Bei Steinbach komme ich an einer Wanderkarte vorbei. Witzigerweise erkenne ich das Design eines Wanderführers, den ich selbst mal gestalten durfte, als ich noch in einer Mühlviertler Werbeagentur gearbeitet hab. Es ist offenbar ein gerne eingesetzes und zeitlos verwendbares Design geworden. Das gelingt einem auch nicht immer. 😉
Richtung Kleinzell im Mühlkreis
Leider endet die Karte an der Gemeindegrenze von Niederwaldkirchen und ich frage mich, wo ich weitergehen soll, wenn ich Richtung Kleinzell im Mühlkreis wandern möchte. Ich nehme also den Routenplaner am Smartphone zur Hilfe. Er leitet mich in Richtung Bahnstation bei der Zeller Kreuzung. Kann mich grob orientieren, marschiere weiter, verlasse den Pesenbach über eine schöne kleine Brücke. Sie ist nicht ohne Weiteres zu sehen, weil sie ein bisschen versteckt und etwas privat wirkt. Tipp: Einfach kompromisslos am (heute ohnehin geschlossenen) Gastgarten vorbeigehen.

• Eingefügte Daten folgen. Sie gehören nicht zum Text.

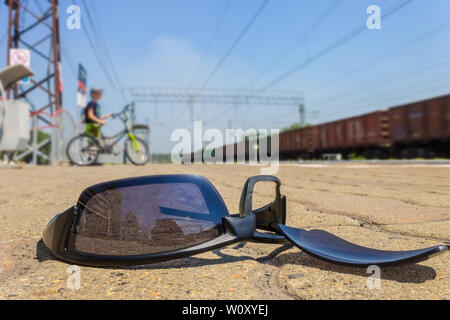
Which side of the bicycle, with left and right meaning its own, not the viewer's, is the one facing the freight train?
front

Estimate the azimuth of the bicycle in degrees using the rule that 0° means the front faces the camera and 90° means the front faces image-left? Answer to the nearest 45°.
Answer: approximately 270°

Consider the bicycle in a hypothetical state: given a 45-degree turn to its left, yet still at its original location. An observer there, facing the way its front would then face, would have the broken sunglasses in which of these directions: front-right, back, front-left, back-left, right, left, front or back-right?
back-right
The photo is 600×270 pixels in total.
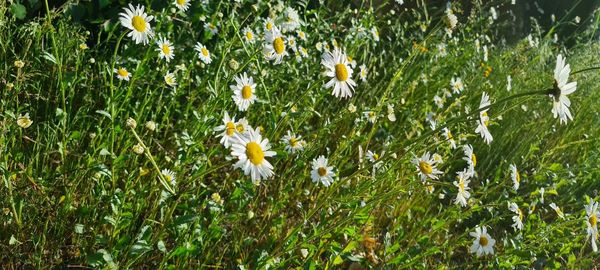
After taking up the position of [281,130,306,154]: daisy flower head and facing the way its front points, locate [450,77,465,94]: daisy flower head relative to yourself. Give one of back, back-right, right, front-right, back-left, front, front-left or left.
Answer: back-left

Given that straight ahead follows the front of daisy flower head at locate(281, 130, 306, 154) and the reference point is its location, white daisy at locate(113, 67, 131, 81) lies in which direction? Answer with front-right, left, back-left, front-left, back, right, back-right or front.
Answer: right

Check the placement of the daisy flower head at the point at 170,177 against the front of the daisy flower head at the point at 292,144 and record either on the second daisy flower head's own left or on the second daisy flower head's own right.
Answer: on the second daisy flower head's own right

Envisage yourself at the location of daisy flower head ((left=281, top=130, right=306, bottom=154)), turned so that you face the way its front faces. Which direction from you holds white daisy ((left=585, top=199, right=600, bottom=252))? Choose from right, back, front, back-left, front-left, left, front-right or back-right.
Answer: left

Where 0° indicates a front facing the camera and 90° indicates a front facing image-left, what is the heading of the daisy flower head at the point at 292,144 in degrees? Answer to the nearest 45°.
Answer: approximately 0°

Typisch für die Region geht’s von Vierkanter zu Vierkanter. Irgendwo in Baumgartsau sehe ich eine große Gruppe von Rindern den Hang runter galoppieren. Man merkt, dass ihnen das Traumwetter ähnlich viel Freude bereitet wie mir. Ein Bilderbuch-Moment.
Die letzten Kilometer verlaufen leider großteils entlang von Gemeinde- und Landesstraßen, die heute zwar nicht stark frequentiert sind, aber trotzdem nicht wirklich angenehm zu passieren waren. Wer die Region kennt, der weiß, dass im Bezirk Rohrbach das Auto regiert. Das lässt man einem Zufußgehenden auch gerne spüren: Überholen mit teils deutlich über 100 km/h freilich ohne dabei den Abstand zu erhöhen ist keine Ausnahme.

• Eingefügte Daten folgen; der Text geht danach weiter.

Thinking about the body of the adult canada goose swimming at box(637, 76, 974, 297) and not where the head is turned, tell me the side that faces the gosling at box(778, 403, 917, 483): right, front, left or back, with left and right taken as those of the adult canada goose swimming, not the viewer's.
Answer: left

So endet meine Tour am Bahnhof Kleinzell – beziehungsweise an der sogenannten „Zölla Kreizung“ bei Witzersdorf. Ich bemerke, dass die Mühlkreisbahn aufgrund von Gleisarbeiten heute gar nicht mehr verkehrt, und nehme deshalb den Schienenersatzverkehrsbus nach Linz. Dazu muss ich auf die andere Straßenseite. Nehme also mein Leben in die Hand und überquere die B127. Unglaublich was man den Busfahrern (Schüler, Ältere, Bsuffs ohne Führerschein) hier zumutet. Nicht zum ersten mal denke ich mir: Ein Witz. Kein Wunder, dass da kaum jemand mit Öffentlichen fahren will. Es überwiegt aber die Freude über die tollen Eindrücke der kleinen Tour durch die prächtige Landschaft.
Im Bus sitzend geistert es durch meinen Kopf: „Sowas solltest du bald wieder machen“. Und so musste ich gar nicht lange warten: Die nächste Bahn-zu-Berg-Tour ging sogar schon am nächsten Morgen los!